- **To do**: Put every line of the records below into a numbered list, dropping the blank lines.

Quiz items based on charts
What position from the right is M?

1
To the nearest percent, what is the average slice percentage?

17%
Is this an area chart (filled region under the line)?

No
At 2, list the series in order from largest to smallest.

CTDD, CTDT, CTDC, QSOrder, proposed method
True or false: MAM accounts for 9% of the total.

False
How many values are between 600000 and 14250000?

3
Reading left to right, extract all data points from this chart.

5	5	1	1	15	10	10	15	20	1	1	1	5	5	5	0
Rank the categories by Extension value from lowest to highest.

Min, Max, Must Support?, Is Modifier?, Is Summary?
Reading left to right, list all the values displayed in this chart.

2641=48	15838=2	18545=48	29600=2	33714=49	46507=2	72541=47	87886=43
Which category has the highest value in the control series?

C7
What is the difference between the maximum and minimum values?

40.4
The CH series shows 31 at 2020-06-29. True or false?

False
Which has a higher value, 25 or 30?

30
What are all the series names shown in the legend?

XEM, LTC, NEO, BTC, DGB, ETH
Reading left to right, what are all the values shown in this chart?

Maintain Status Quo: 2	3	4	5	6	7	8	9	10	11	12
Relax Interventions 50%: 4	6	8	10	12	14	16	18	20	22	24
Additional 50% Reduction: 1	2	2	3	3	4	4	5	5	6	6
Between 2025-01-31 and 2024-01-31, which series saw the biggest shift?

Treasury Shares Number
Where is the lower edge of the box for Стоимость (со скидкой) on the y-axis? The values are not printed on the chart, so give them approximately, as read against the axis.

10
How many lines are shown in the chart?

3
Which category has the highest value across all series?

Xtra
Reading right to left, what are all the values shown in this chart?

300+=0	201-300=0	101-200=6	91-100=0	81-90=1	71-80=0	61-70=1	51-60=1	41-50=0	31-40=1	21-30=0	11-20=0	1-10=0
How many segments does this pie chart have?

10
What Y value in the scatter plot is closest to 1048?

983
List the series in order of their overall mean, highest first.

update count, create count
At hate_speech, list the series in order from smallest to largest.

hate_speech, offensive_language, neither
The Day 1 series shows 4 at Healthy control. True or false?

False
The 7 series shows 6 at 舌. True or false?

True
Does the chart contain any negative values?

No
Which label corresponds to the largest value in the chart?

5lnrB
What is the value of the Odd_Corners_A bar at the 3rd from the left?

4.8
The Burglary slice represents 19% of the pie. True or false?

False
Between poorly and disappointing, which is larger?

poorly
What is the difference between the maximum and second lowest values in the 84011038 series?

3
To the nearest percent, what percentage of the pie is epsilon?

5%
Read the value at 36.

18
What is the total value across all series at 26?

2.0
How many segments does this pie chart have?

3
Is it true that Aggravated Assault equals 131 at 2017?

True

- **Response**:
1. What position from the right is M?
2. 1
3. To the nearest percent, what is the average slice percentage?
4. 17%
5. Is this an area chart (filled region under the line)?
6. No
7. At 2, list the series in order from largest to smallest.
8. CTDD, CTDT, CTDC, QSOrder, proposed method
9. True or false: MAM accounts for 9% of the total.
10. False
11. How many values are between 600000 and 14250000?
12. 3
13. Reading left to right, extract all data points from this chart.
14. 5	5	1	1	15	10	10	15	20	1	1	1	5	5	5	0
15. Rank the categories by Extension value from lowest to highest.
16. Min, Max, Must Support?, Is Modifier?, Is Summary?
17. Reading left to right, list all the values displayed in this chart.
18. 2641=48	15838=2	18545=48	29600=2	33714=49	46507=2	72541=47	87886=43
19. Which category has the highest value in the control series?
20. C7
21. What is the difference between the maximum and minimum values?
22. 40.4
23. The CH series shows 31 at 2020-06-29. True or false?
24. False
25. Which has a higher value, 25 or 30?
26. 30
27. What are all the series names shown in the legend?
28. XEM, LTC, NEO, BTC, DGB, ETH
29. Reading left to right, what are all the values shown in this chart?
30. Maintain Status Quo: 2	3	4	5	6	7	8	9	10	11	12
31. Relax Interventions 50%: 4	6	8	10	12	14	16	18	20	22	24
32. Additional 50% Reduction: 1	2	2	3	3	4	4	5	5	6	6
33. Between 2025-01-31 and 2024-01-31, which series saw the biggest shift?
34. Treasury Shares Number
35. Where is the lower edge of the box for Стоимость (со скидкой) on the y-axis? The values are not printed on the chart, so give them approximately, as read against the axis.
36. 10
37. How many lines are shown in the chart?
38. 3
39. Which category has the highest value across all series?
40. Xtra
41. Reading right to left, what are all the values shown in this chart?
42. 300+=0	201-300=0	101-200=6	91-100=0	81-90=1	71-80=0	61-70=1	51-60=1	41-50=0	31-40=1	21-30=0	11-20=0	1-10=0
43. How many segments does this pie chart have?
44. 10
45. What Y value in the scatter plot is closest to 1048?
46. 983
47. List the series in order of their overall mean, highest first.
48. update count, create count
49. At hate_speech, list the series in order from smallest to largest.
50. hate_speech, offensive_language, neither
51. The Day 1 series shows 4 at Healthy control. True or false?
52. False
53. The 7 series shows 6 at 舌. True or false?
54. True
55. Does the chart contain any negative values?
56. No
57. Which label corresponds to the largest value in the chart?
58. 5lnrB
59. What is the value of the Odd_Corners_A bar at the 3rd from the left?
60. 4.8
61. The Burglary slice represents 19% of the pie. True or false?
62. False
63. Between poorly and disappointing, which is larger?
64. poorly
65. What is the difference between the maximum and second lowest values in the 84011038 series?
66. 3
67. To the nearest percent, what percentage of the pie is epsilon?
68. 5%
69. Read the value at 36.
70. 18
71. What is the total value across all series at 26?
72. 2.0
73. How many segments does this pie chart have?
74. 3
75. Is it true that Aggravated Assault equals 131 at 2017?
76. True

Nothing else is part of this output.